6. A dual-mode laser heating spot homogenization control system, used to implement the method according to any one of claims 1 to 5, characterized in that, include: The point heating optical path module includes a first laser source, a first optical fiber, a point heating collimation module, a point heating total internal reflection integrating mirror group, and a first freeform surface homogenizing mirror. The point heating total internal reflection integrating mirror group is composed of two mirrors with a one-dimensional microcylindrical array on their surfaces arranged orthogonally. The surface-heated optical path module includes a second laser source, a second optical fiber, a surface-heated collimation module, a surface-heated total internal reflection integrating mirror, and a second free-form surface homogenizing mirror. The surface-heated total internal reflection integrating mirror is a single-piece mirror with a two-dimensional micro-cylindrical array on its surface. The optical path switching mechanism is used to respond to a switching command and switch the point heating optical path module or the surface heating optical path module into the working optical axis; A displacement actuator is driven and connected to the point heating collimation module and / or the surface heating collimation module, and is used to drive the corresponding collimation module to move along the optical axis; The detection module is used to acquire the spot heat flux distribution data of the target area; The control module is communicatively connected to the optical path switching mechanism, the displacement actuator, and the detection module, respectively.
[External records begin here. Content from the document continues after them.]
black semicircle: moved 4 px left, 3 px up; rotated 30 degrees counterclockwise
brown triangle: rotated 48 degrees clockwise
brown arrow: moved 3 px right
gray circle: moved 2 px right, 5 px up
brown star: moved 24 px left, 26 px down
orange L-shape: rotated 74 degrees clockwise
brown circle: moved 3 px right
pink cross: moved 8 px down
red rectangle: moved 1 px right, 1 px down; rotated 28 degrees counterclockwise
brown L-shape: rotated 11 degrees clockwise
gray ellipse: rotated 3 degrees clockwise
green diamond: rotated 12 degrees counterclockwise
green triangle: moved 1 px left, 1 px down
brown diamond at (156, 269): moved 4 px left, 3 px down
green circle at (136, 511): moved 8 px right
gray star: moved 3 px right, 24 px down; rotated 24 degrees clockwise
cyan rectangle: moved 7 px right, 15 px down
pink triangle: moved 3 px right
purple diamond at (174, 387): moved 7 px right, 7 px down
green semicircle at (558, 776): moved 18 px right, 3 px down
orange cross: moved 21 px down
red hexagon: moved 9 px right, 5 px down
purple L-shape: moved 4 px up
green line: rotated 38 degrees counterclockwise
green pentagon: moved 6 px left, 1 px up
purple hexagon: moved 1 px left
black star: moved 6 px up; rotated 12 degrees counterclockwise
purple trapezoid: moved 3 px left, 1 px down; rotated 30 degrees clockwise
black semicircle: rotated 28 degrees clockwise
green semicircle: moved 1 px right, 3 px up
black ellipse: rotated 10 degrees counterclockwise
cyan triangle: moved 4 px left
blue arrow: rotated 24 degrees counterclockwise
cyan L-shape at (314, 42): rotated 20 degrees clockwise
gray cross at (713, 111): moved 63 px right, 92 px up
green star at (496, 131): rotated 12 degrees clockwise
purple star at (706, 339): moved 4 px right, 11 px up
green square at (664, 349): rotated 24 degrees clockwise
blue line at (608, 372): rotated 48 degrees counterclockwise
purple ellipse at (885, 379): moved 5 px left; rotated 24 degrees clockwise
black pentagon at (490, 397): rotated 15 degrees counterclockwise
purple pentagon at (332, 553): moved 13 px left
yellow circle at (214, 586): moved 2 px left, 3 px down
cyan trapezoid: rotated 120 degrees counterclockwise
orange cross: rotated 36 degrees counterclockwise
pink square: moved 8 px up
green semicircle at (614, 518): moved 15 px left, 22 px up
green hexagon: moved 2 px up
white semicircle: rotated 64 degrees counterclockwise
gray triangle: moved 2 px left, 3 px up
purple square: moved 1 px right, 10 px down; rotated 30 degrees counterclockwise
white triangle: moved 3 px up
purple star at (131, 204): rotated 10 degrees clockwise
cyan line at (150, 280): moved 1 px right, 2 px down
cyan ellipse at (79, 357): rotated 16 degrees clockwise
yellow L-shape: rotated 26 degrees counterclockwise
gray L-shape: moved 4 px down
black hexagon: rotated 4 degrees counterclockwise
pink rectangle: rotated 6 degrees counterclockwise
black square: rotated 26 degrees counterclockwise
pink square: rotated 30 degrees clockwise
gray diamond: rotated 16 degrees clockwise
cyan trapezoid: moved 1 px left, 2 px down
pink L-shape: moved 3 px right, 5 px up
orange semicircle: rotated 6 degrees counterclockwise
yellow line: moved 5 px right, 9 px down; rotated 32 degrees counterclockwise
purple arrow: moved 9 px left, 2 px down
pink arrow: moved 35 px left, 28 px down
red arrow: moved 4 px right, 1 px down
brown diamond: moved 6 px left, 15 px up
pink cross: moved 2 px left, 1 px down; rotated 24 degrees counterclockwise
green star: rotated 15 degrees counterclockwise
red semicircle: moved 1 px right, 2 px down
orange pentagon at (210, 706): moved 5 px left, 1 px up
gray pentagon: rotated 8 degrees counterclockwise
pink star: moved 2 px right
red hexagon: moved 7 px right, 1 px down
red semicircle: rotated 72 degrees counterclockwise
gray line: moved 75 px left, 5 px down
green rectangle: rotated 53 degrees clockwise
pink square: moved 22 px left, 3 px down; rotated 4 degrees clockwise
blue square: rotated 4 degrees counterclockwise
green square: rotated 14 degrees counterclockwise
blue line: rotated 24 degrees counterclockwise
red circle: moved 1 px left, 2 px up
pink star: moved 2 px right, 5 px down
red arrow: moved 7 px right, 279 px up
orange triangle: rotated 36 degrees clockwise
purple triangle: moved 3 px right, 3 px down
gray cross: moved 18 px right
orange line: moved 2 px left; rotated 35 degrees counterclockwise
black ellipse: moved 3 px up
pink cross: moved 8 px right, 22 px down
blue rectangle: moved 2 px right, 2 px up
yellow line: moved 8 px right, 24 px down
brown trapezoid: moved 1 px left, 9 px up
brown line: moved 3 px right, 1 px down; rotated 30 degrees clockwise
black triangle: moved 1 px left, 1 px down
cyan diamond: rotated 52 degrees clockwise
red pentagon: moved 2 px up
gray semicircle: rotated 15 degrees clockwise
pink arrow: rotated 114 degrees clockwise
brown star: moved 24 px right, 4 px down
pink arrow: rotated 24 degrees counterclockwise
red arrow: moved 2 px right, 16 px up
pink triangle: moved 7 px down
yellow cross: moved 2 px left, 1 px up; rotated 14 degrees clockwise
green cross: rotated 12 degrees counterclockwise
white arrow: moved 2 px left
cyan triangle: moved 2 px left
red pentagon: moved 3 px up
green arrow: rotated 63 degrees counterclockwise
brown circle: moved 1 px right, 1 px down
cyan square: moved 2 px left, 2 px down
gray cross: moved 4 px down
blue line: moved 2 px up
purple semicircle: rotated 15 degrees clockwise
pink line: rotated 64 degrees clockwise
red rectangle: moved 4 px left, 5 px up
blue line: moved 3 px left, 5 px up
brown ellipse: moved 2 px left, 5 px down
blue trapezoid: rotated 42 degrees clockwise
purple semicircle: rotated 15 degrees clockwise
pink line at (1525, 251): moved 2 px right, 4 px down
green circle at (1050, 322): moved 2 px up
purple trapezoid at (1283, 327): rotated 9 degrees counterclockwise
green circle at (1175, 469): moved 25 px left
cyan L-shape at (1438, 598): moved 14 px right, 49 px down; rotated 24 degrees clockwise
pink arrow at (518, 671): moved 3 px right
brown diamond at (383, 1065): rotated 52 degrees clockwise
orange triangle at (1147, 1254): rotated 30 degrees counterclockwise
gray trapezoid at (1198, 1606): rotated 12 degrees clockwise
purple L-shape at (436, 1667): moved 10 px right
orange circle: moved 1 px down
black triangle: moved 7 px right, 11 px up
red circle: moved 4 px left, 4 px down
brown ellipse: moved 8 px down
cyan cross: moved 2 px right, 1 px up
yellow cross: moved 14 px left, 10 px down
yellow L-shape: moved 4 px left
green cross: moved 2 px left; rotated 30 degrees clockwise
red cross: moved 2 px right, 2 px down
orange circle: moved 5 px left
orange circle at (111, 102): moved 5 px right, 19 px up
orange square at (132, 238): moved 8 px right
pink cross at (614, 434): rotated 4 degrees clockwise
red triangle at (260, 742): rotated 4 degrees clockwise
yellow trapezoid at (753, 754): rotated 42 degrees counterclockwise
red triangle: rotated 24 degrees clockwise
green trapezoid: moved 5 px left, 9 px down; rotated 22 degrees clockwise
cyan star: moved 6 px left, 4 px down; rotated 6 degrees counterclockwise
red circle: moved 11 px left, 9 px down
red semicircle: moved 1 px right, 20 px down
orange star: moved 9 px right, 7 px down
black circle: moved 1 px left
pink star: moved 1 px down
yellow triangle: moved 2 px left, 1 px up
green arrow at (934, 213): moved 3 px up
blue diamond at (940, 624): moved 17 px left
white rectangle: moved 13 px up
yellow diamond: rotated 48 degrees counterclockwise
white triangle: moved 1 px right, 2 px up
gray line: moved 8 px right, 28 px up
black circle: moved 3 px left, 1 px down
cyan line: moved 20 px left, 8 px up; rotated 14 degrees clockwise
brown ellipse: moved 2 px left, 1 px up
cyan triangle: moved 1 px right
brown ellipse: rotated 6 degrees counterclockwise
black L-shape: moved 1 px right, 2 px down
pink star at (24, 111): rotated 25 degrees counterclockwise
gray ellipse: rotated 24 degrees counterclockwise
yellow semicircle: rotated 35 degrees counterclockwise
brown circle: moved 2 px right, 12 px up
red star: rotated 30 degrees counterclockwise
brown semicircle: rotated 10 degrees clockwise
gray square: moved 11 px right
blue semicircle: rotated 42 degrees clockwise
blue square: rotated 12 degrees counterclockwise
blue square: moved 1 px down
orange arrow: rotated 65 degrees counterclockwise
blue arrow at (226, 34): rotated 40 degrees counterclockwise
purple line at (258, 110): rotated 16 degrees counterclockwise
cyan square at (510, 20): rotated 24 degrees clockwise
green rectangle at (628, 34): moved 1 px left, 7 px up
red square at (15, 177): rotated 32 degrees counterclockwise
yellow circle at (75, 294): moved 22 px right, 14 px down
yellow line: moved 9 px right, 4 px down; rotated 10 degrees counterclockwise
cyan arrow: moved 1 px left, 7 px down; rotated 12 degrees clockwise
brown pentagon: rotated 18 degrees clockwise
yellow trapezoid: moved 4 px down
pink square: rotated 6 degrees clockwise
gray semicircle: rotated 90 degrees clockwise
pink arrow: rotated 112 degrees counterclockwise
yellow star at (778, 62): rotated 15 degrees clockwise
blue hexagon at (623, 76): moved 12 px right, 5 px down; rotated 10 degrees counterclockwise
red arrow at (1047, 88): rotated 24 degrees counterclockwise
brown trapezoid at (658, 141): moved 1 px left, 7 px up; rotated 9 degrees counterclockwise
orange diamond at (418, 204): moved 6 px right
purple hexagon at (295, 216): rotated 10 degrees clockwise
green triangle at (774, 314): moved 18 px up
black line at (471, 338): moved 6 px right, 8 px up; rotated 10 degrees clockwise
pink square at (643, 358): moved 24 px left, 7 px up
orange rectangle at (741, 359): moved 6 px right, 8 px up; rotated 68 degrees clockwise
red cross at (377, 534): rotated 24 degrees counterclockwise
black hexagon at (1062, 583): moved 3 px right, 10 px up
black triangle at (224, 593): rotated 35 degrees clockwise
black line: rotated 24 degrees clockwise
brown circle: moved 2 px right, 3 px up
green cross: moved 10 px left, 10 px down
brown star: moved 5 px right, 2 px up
The control module is configured to: receive a switching command and a spot-changing command generated based on the switching command and / or user input; control the optical path switching mechanism to operate according to the switching command; control the displacement actuator to drive the corresponding collimation module to move to the target displacement amount according to the spot-changing command and the stored mapping relationship between the spot size and the collimation module displacement; receive the spot heat flux distribution data and run an optimization algorithm model to calculate the displacement compensation amount; and control the displacement actuator to fine-tune the axial position of the collimation module according to the displacement compensation amount.

7. The system according to claim 6, characterized in that, The point heating collimation module in the point heating optical path module includes an off-axis parabolic reflector and an achromatic lens group; the two one-dimensional microcylindrical array reflectors in the point heating total internal reflection integrating mirror group are used to homogenize the laser beam in the horizontal and vertical directions, respectively.

8. The system according to claim 6, characterized in that, The surface-heated total internal reflection integrating mirror in the surface-heated optical path module is a single two-dimensional microcylindrical array mirror, which is directly processed on the same metal substrate.

9. The system according to claim 6, characterized in that, It also includes liquid cooling heat dissipation devices; The liquid cooling device includes a conformal microchannel liquid cooling circuit disposed on the back of the point-heated total internal reflection integrator and the surface-heated total internal reflection integrator, and a circulating cooling unit connected to the liquid cooling circuit, for forced cooling of the corresponding total internal reflection integrator to control its operating temperature rise.

10. The system according to claim 6, characterized in that, The displacement actuator includes a high-rigidity linear displacement stage driven by a linear motor and an absolute position encoder; the optical path switching mechanism is a six-axis servo adjustment frame.